Finance minister Enoch Godongwana must use the opportunity presented by the upcoming Budget to announce a review of import tariffs and timelines on urgent pro-growth reforms, including the government’s plans to improve the logistics efficiency of ports and rail operations.
This is according to Democratic Alliance finance spokesperson Dr Mark Burke, who said in a statement ahead of Godongwana’s budget speech on Wednesday that the government should seize the opportunity to move ahead with reforms, including announcing further port concessions, coupled with clear timelines to improve efficiency and reduce costs, particularly for the Ports of Cape Town, Richards Bay and Port Elizabeth (Gqeberha).
Burke said the government should also introduce timelines for concessioning specific freight rail lines to private operators to increase capacity and lower transport costs.
Transnet’s recently published Network Statement opens up opportunities to commission freight rail lines to be run by private operators while the infrastructure remains the property of the state-owned entity.
He also called for the government to set a definitive date for a competitive energy market, granting private producers full access to the grid and enabling market-driven electricity pricing.
He said there should be no further bailouts for state-owned enterprises (SOEs) such as Transnet and Eskom.
“Bailouts to failing SOEs have driven excessive borrowing and debt, leading to a situation where debt service costs are crowding out critical investment spending and resulting in shortfalls to education, healthcare, and other critical functions,” Burke said.

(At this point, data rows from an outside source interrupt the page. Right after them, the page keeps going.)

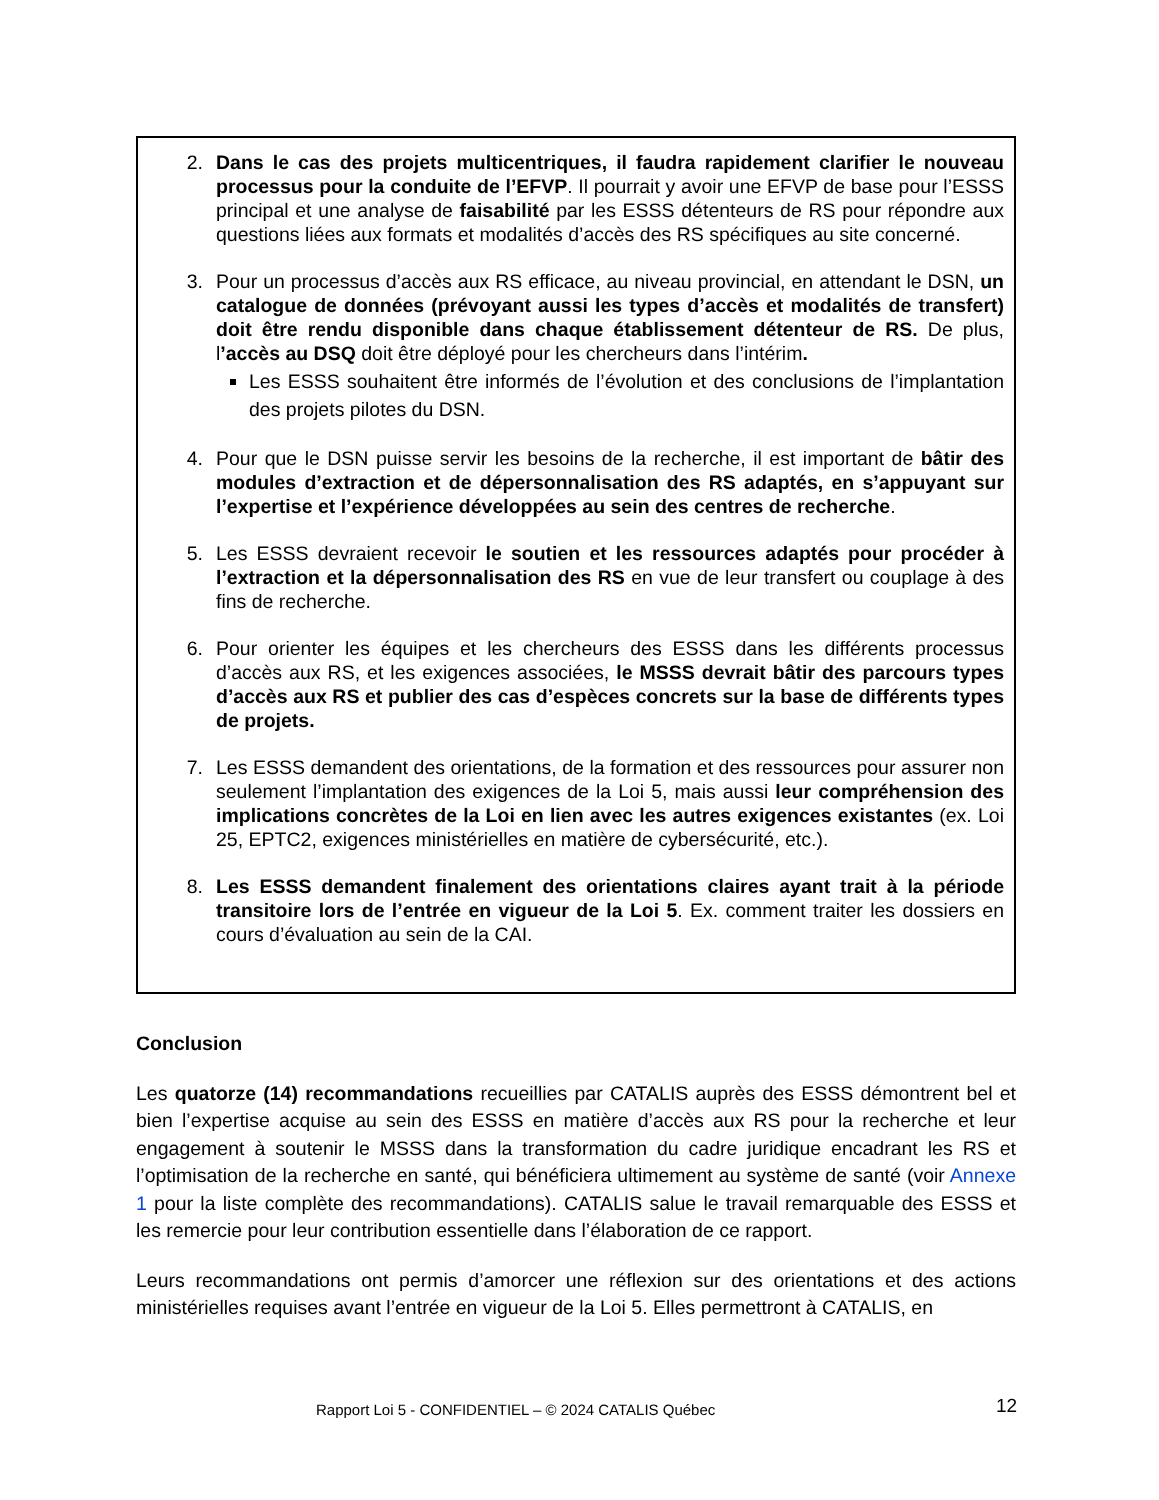2. Dans le cas des projets multicentriques, il faudra rapidement clarifier le nouveau processus pour la conduite de l’EFVP. Il pourrait y avoir une EFVP de base pour l’ESSS principal et une analyse de faisabilité par les ESSS détenteurs de RS pour répondre aux questions liées aux formats et modalités d’accès des RS spécifiques au site concerné.
3. Pour un processus d’accès aux RS efficace, au niveau provincial, en attendant le DSN, un catalogue de données (prévoyant aussi les types d’accès et modalités de transfert) doit être rendu disponible dans chaque établissement détenteur de RS. De plus, l’accès au DSQ doit être déployé pour les chercheurs dans l’intérim.
Les ESSS souhaitent être informés de l’évolution et des conclusions de l’implantation des projets pilotes du DSN.
4. Pour que le DSN puisse servir les besoins de la recherche, il est important de bâtir des modules d’extraction et de dépersonnalisation des RS adaptés, en s’appuyant sur l’expertise et l’expérience développées au sein des centres de recherche.
5. Les ESSS devraient recevoir le soutien et les ressources adaptés pour procéder à l’extraction et la dépersonnalisation des RS en vue de leur transfert ou couplage à des fins de recherche.
6. Pour orienter les équipes et les chercheurs des ESSS dans les différents processus d’accès aux RS, et les exigences associées, le MSSS devrait bâtir des parcours types d’accès aux RS et publier des cas d’espèces concrets sur la base de différents types de projets.
7. Les ESSS demandent des orientations, de la formation et des ressources pour assurer non seulement l’implantation des exigences de la Loi 5, mais aussi leur compréhension des implications concrètes de la Loi en lien avec les autres exigences existantes (ex. Loi 25, EPTC2, exigences ministérielles en matière de cybersécurité, etc.).
8. Les ESSS demandent finalement des orientations claires ayant trait à la période transitoire lors de l’entrée en vigueur de la Loi 5. Ex. comment traiter les dossiers en cours d’évaluation au sein de la CAI.
Conclusion
Les quatorze (14) recommandations recueillies par CATALIS auprès des ESSS démontrent bel et bien l’expertise acquise au sein des ESSS en matière d’accès aux RS pour la recherche et leur engagement à soutenir le MSSS dans la transformation du cadre juridique encadrant les RS et l’optimisation de la recherche en santé, qui bénéficiera ultimement au système de santé (voir Annexe 1 pour la liste complète des recommandations). CATALIS salue le travail remarquable des ESSS et les remercie pour leur contribution essentielle dans l’élaboration de ce rapport.
Leurs recommandations ont permis d’amorcer une réflexion sur des orientations et des actions ministérielles requises avant l’entrée en vigueur de la Loi 5. Elles permettront à CATALIS, en
Rapport Loi 5 - CONFIDENTIEL – © 2024 CATALIS Québec 12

“It is time to declare the end of SOE bailouts and force SOEs to stand on their own or face privatisation where they fulfil a critical function, or closure if they do not.”
Burke said it was also time for a complete overhaul of the company’s import tariff rules, which are hampering growth in the manufacturing sector.
“Multiple critical manufacturing inputs are subject to a stringent tariff regime, making manufacturing in South Africa uncompetitive. A major review of the tariff regime needs to be completed to drive manufacturing and export growth urgently.”
He said the government should also undertake a full review of its red tape and regulations across departments “to eliminate frictional costs to the economy, eliminate unnecessary bureaucracy that slows investment, lowers costs, and remove delays that hinder business growth”.
“The state needs to move to a system of equity equivalence in key sectors such as ICT in order to attract stronger FDI inflows and create jobs, while benefiting local communities through upliftment programmes and other such initiatives.”
On the issue of raising taxes Burke said the party strongly opposed any tax increases and did not support increases to personal income tax, corporate income tax and value added tax.
“The cost-of-living crisis over the last several years has squeezed households, many of whom are struggling to put food on the table. Even Cosatu has warned against hikes to income tax and VAT. Any tax increases will face widespread resistance – not only from parliament but also from within the Government of National Unity.”
He said the Budget should be a turning point for the economy and demonstrate a commitment to serious, fast-tracked reforms towards growth.
“After a decade of sluggish growth and an unsustainable debt burden, the 2025 Budget must be built on the best ideas from within the Government of National Unity, as South Africa cannot afford more of the same.”
He said he expected the budget to focus on unlocking infrastructure investment, policy reform that resulted in private-sector job growth and improved efficiency through structural reforms.